I was gonna make fun of her but that plan kinda stopped once she put my dick in her mouth
dude I heard her through my door. She sounded like you were holding her head under water and they letting her up for air. I recorded that shit
These 33 Eskimo Brothers Boinked The Same Person And Couldn’t Be More Proud
long story short: there's a file in the master file cabinet labeled "lube".
There was a punch bowl full of straight vodka. Glass bowl, ladle, vodka, and no punch at all. It was something of a rough night
She's pissed. She declared she was moving out and proceeded to pack 3 pairs of shoes, her electric wine opener and ONE sock.

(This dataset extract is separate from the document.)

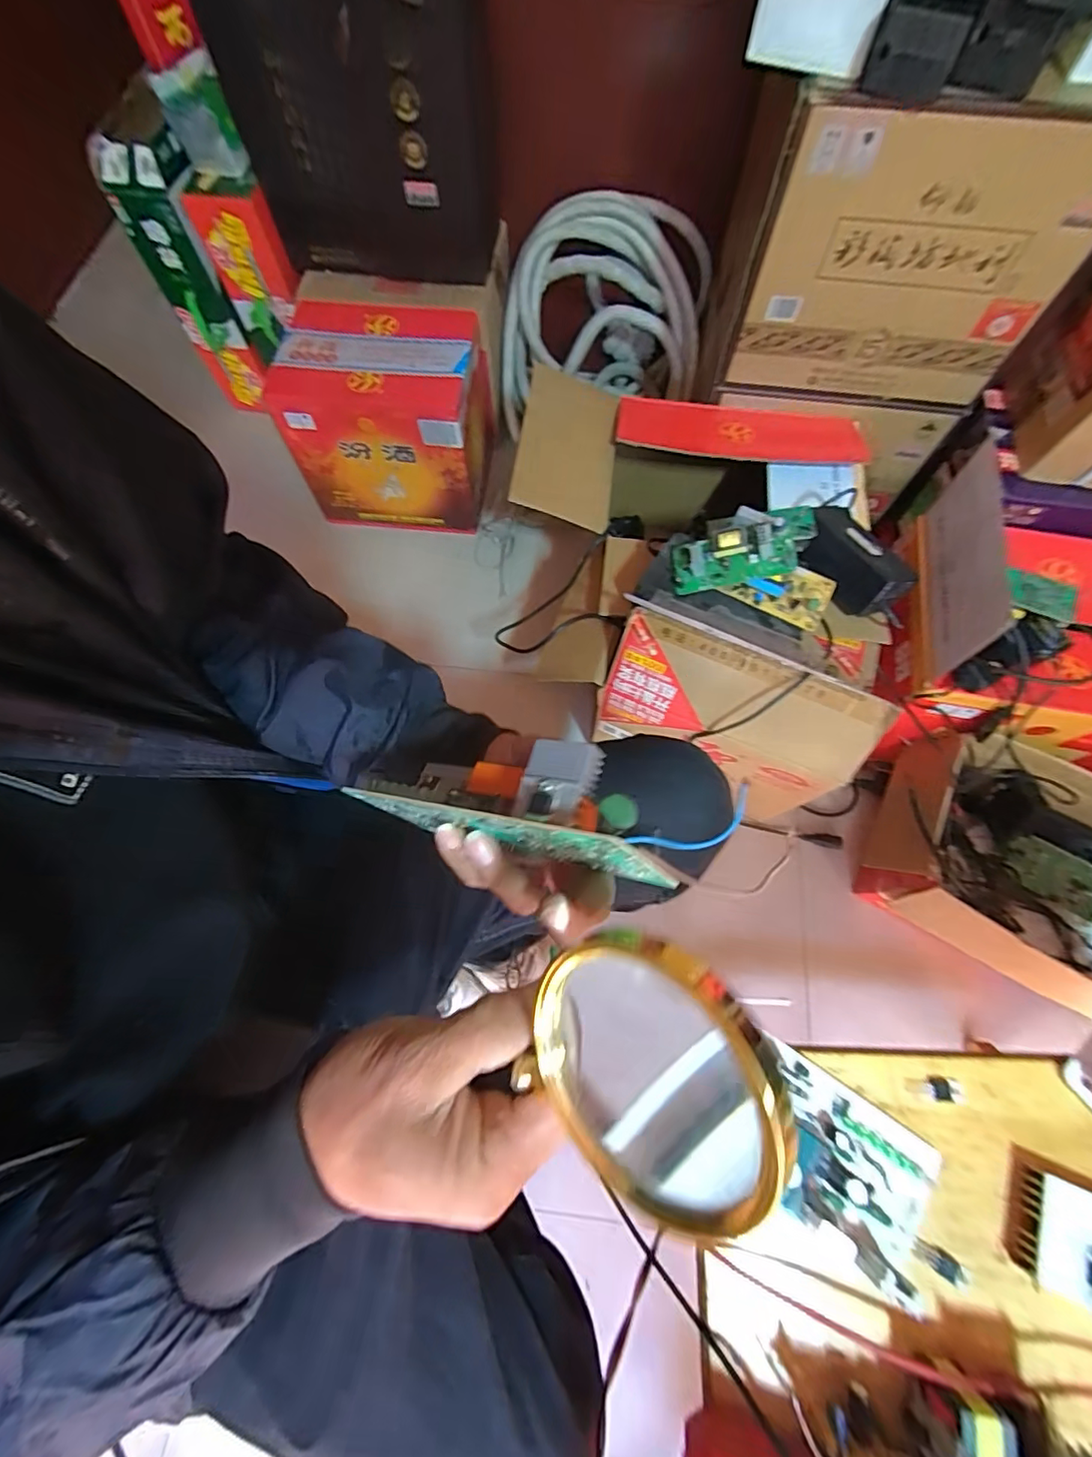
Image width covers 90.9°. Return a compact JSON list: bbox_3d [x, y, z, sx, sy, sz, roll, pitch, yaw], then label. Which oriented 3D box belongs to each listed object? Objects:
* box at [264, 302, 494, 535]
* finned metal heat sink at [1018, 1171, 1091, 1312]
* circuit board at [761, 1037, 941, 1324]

Then told us to have fun paying her portion of the rent.
I never knew so many sexual things could be done while wearing footie pajamas
My last google search of the night was "Things that cost $102.50"
17 Inappropriate Things People Did With Instruments
I just looked into the eyes of the man whose car I peed on last night
the only two hours i was sober on this trip and i managed to break my toe. no one will believe this.
Omphalophobia is a real thing. don't ever fucking touch my belly button again dude
How is your new roommate working out
We are drinking at the laundromat. And will probably have sex later. So...pretty good.
Dude you literally tried to cook your phone in the microwave. You were so wasted you asked your mom to help you turn it on.